O ex-diretor da Americanas (AMER3), Márcio Cruz, afirmou que o ex-CEO da empresa, Miguel Gutierrez tinha a “palavra final” sobre os recursos usados pelo grupo para manibular as demonstrações financeiras. Declaração foi feita em delação premiada e documento foi lido pelo Valor Econômico.
De acordo com o trecho ao qual o jornal teve acesso, o procurador José Maria Panoeiro pergunta a Cruz se as decisões eram tomadas de forma “colegiada” ou se ele estava “abaixo do Miguel”.
“A gente fazia as propostas ali, mas a palavra final era do Miguel. E quando não estava de acordo com o que Miguel achava, a gente acabava mudando para ajustar para o que ele achava”, respondeu o ex-executivo, segundo a delação.
O ex-diretor da Americanas também disse que Anna Saicali (braço direito de Gutierrez) tinha “ascendência” sobre ele e José Timotheo de Barros, um outro integrante da cúpula da empresa. Porém, ela também se reportava a Gutierrez.
Gutierrez sabia do esquema?
Cruz também foi questionado se Gutierrez sabia das fraudes na B2W, braço digital do grupo antes da fusão com a Lojas Americanas). “Acho que sabia porque… aí depende do período, né?

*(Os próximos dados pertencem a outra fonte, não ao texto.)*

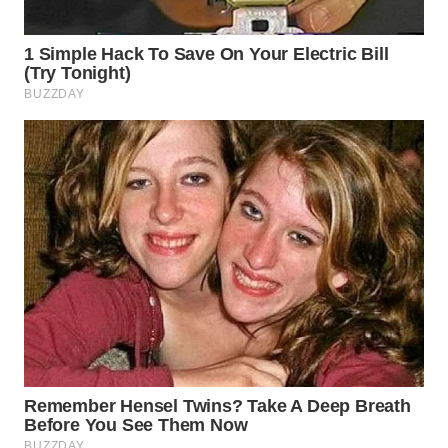
WN
TAPANULI
SELATAN
WN
TANJUNG
LESUNG
WN
KARO
WN
SIMALUNGUN
WN
LABUHANBATU
WN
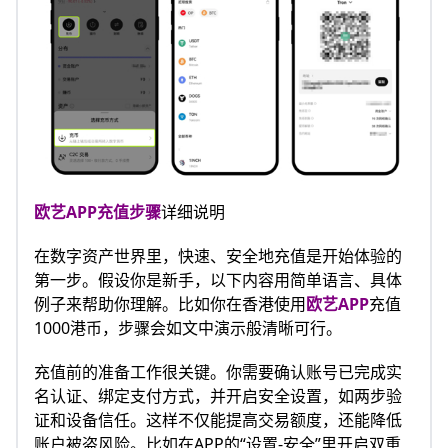
欧艺APP
充值步骤
详细说明
在数字资产世界里，快速、安全地充值是开始体验的
第一步。假设你是新手，以下内容用简单语言、具体
例子来帮助你理解。比如你在香港使用
欧艺APP
充值
1000港币，步骤会如文中演示般清晰可行。
充值前的准备工作很关键。你需要确认账号已完成实
名认证、绑定支付方式，并开启安全设置，如两步验
证和设备信任。这样不仅能提高交易额度，还能降低
账户被盗风险。比如在APP的“设置-安全”里开启双重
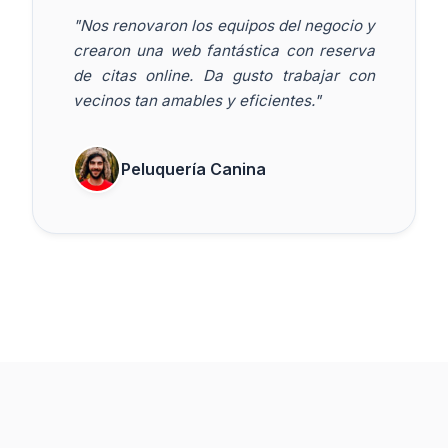
"Nos renovaron los equipos del negocio y
crearon una web fantástica con reserva
de citas online. Da gusto trabajar con
vecinos tan amables y eficientes."
Peluquería Canina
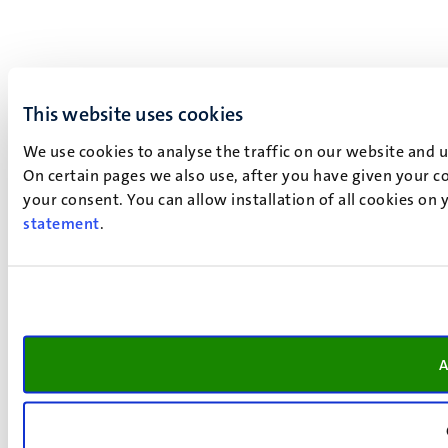
This website uses cookies
We use cookies to analyse the traffic on our website and 
On certain pages we also use, after you have given your co
your consent. You can allow installation of all cookies on
statement
.
A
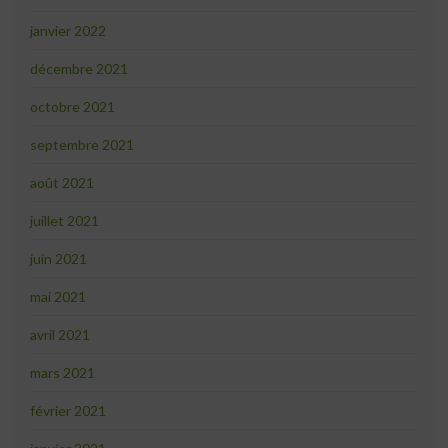
janvier 2022
décembre 2021
octobre 2021
septembre 2021
août 2021
juillet 2021
juin 2021
mai 2021
avril 2021
mars 2021
février 2021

Tem períodos que a gente tem certeza que sabia.”
De acordo com ele, o “período mais recente”, logo após a fusão, em 2021, Gutierrez sabia porque os números eram mostrados a ele por Marcelo Nunes, diretor financeiro. Antes disso, Anna Sacali e o próprio Cruz tratavam do assunto do chefe.
Gutierrez, segundo o delator, tinha conhecimento das operações de risco sacado, linha de crédito tomada pela companhia que não era registrada como dívida no balanço e ficava oculta na conta de fornecedores.
Cruz entrou na Americanas como trainee e disse que começou a ter contato com a existência de cartas de verba de propaganda cooperada (VPC) quando se tornou diretor estatutário comercial da Lojas Americanas, em 2009. Segundo ele, já era um valor significativo, da ordem de R$ 200 milhões a R$ 300 milhões, de verbas pendentes.
Foi feito esse levantamento que o Rodrigo Martins [então controller] apresentou. Mostrou para mim. E mostrou para o Miguel também. O Miguel se mostrou surpreso com o tamanho daquele negócio. Do tipo assim, ‘achava que era um valor menor que tinha aí’”.
Cruz falou que Gutierrez não se assustou ao saber sobre a VPC. “Então, na cabeça dele, já existia.” Porém, nessa ocasião, continuou o delator, a reação do ex-CEO foi a de tentar resolver. “Falando, pô, vamos tentar consertar esse negócio”, afirmou na colaboração, lembrando que aquele era um bom momento de vendas para a Americanas. De acordo com o ex-diretor, houve um esforço naquele momento para ir quitando a dívida com fornecedores na VPC”.
A reportagem do Valor Econômico afirma que, com base nos trechos aos quais a equipe teve acesso, não tem como saber com que profundidade Gutierrez tinha conhecimento sobre as fraudes na VPC.
Márcio Cruz reiterou o que Nunes e Flávia Carneiro já haviam delatado sobre a existência de uma “visão interna” ou “a vida como ela é”, na qual circulavam os números sem ajustes, e uma “visão conselho”, enviada ao conselho de admnistração e ao mercado, com os números já ajustados.
Ao ser questionado sobre se o conselho tinha ciência da “visão interna”, Cruz respondeu: “O que eu tenho de elemento sobre isso? Todas as informações que a gente gerava, que iam para o conselho ou para o acionista de referência, no caso Beto [Carlos Alberto Sicupira], especificamente, elas iam ajustadas”, respondeu Cruz.
Quando o caso estourou, Cruz estava à frente da área digital da Americanas. Barros era o responsável pelas lojas físicas e Saicali era a CEO da área de inovação. A defesa de Gutierrez não comentou o assunto.